**Task item**
Look through the listing below and write out exactly the lines from the line with "left hip: (884, 359, -1)" to the line with "right ankle: (1270, 527, 2)", both included, and no others.
═════ Material to process ═════
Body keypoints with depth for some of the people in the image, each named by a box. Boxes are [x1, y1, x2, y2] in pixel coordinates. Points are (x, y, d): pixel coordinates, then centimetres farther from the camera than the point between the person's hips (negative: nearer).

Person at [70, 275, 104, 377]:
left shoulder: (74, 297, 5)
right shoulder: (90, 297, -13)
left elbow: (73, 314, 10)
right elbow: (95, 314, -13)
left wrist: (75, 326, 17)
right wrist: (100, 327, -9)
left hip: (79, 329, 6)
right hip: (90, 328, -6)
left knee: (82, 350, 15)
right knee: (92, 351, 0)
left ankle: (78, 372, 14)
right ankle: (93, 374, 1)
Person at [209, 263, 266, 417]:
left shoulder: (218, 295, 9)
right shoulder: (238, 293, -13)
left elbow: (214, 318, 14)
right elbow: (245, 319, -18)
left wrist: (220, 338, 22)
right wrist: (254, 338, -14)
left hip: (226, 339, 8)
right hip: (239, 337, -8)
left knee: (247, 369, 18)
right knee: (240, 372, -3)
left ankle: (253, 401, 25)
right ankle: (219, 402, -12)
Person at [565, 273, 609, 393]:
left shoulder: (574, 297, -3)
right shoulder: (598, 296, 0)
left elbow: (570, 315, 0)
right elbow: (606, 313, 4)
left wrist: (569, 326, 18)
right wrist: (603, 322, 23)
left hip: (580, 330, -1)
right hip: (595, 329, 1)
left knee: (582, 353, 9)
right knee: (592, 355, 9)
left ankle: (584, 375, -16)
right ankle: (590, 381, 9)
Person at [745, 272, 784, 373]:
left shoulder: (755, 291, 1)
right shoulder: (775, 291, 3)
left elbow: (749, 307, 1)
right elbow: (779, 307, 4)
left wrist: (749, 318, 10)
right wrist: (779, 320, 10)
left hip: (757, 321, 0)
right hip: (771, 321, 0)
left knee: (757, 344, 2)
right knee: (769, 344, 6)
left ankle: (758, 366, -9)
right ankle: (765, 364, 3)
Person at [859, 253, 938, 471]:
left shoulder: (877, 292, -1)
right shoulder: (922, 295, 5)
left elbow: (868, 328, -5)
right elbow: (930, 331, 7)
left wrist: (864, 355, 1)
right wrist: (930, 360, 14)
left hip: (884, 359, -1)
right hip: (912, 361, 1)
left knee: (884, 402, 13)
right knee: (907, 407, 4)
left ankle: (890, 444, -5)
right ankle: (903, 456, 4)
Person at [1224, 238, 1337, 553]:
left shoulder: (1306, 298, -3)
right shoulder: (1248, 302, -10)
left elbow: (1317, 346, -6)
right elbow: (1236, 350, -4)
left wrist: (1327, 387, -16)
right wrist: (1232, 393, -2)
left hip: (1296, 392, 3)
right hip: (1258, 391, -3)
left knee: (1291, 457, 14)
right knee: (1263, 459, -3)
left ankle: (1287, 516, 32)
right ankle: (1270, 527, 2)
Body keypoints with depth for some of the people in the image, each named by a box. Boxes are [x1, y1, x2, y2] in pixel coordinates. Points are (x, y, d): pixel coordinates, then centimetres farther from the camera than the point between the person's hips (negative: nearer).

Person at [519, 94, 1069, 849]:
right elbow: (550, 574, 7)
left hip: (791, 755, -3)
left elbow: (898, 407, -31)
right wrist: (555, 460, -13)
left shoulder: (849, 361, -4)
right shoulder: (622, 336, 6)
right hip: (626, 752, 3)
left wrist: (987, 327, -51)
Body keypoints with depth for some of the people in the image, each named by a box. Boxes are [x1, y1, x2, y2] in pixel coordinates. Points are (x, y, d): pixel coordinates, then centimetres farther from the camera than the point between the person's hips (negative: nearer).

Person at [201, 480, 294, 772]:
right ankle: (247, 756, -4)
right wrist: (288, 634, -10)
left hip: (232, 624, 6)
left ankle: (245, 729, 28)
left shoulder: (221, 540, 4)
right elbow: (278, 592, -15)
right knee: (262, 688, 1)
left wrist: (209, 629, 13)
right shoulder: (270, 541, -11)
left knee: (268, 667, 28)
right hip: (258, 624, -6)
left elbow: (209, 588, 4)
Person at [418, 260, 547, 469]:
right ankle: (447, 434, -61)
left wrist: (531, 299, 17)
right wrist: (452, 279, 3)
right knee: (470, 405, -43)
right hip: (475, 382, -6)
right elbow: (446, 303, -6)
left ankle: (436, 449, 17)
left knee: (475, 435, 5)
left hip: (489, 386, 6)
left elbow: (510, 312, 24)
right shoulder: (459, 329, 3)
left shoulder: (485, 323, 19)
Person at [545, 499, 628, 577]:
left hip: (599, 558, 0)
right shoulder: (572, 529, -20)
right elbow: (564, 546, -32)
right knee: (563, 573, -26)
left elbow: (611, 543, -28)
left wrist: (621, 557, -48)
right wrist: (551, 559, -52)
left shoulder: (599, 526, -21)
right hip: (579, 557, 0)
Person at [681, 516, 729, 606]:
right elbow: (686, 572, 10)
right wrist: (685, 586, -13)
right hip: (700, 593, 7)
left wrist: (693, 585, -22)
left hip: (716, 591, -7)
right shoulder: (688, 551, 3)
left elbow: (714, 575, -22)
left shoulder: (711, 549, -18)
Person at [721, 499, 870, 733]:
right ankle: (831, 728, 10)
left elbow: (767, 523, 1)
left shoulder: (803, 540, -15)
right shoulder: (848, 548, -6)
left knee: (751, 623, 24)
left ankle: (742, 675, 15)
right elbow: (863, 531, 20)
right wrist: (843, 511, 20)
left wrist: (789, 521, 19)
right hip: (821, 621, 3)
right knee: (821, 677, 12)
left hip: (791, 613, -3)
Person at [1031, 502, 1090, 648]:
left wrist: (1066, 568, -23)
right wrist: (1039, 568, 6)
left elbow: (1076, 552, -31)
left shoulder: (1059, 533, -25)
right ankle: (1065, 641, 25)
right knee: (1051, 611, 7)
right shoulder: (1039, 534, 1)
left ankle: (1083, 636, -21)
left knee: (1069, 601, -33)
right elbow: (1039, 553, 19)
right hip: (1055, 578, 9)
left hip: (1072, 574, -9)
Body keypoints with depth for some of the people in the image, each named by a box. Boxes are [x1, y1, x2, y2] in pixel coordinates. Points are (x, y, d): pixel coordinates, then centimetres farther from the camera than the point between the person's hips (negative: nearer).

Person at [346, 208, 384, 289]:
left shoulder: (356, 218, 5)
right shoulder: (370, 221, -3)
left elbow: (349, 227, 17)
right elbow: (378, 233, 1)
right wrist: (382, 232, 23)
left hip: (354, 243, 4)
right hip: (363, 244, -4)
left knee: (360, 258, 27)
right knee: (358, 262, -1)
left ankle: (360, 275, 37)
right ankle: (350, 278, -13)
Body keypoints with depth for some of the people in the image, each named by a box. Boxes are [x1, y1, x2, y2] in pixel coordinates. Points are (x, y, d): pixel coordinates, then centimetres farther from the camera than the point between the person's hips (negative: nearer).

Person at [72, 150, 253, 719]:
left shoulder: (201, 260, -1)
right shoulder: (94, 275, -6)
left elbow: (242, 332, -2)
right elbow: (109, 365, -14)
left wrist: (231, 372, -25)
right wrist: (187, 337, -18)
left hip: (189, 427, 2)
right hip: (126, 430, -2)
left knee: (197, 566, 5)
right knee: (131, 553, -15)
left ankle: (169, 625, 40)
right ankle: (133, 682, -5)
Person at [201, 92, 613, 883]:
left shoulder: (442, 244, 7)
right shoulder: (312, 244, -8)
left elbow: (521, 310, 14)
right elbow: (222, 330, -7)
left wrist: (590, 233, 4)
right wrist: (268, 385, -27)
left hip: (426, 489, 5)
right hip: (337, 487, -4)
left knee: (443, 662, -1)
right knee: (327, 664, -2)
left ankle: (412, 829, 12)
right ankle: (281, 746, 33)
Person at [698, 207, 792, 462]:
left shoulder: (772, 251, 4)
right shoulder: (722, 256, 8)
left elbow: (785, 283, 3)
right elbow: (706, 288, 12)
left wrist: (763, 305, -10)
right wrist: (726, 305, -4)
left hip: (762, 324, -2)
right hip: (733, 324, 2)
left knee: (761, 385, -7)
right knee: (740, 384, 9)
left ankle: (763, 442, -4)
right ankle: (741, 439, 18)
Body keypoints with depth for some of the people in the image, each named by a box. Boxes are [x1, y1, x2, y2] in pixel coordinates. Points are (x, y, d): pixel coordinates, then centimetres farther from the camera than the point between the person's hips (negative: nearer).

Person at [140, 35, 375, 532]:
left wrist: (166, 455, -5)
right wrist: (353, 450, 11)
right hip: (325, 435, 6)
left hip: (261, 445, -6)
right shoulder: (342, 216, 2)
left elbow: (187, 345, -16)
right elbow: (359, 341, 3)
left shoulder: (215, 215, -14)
═════
**Response**
left hip: (884, 359, -1)
right hip: (912, 361, 1)
left knee: (884, 402, 13)
right knee: (907, 407, 4)
left ankle: (890, 444, -5)
right ankle: (903, 456, 4)
Person at [1224, 238, 1337, 553]:
left shoulder: (1306, 298, -3)
right shoulder: (1248, 302, -10)
left elbow: (1317, 346, -6)
right elbow: (1236, 350, -4)
left wrist: (1327, 387, -16)
right wrist: (1232, 393, -2)
left hip: (1296, 392, 3)
right hip: (1258, 391, -3)
left knee: (1291, 457, 14)
right knee: (1263, 459, -3)
left ankle: (1287, 516, 32)
right ankle: (1270, 527, 2)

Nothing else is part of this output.